Postcolonial Writings and Transgression of Boundaries: Reading Caryl Phillips’s Crossing the River as a Dialogic Text
AbstractAlthough Caryl Phillips’s Crossing the River has received considerable critical attention, the focus has been mostly on the issue of diasporic/exilic consciousness in the novel. However, its dialogic strain, the constant, endless intentional and value-laden dialogue into
which it enters has not been adequately recognized. This critical gap forms the focus of this essay, whose central thesis is that a close reading of Crossing the River will demonstrate the untapped potential of Bakhtin’s dialogic theory for interpreting the spirit and the structure
of this novel which coalesces genres, geographical spaces, historical events, languages, cultures, philosophies and beliefs to produce a ‘communal’, many-voiced text that crosses a number of borders and transgresses multiple boundaries.
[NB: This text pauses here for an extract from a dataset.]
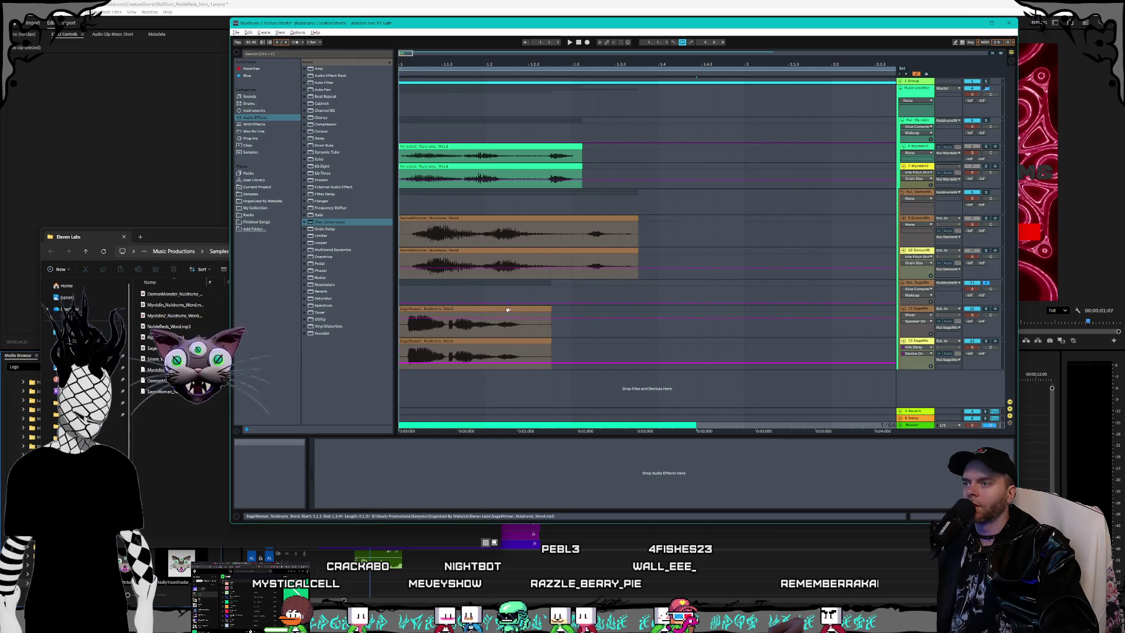
left_click(491, 338)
This is in line with Stuart Hall’s
argument that fictional recreations of history and identity in postcolonial literature often rely on appropriate narrative techniques that can capture and foreground the complexity and enormity of the peoples’ experiences. In Hall’s words: “The past is always constructed
through memory, fantasy, narrative, and myth” (1996:13). This paper, therefore, examines the strategies employed by Phillips to negotiate the narration of the phenomenon of slavery in his novel, Crossing the River.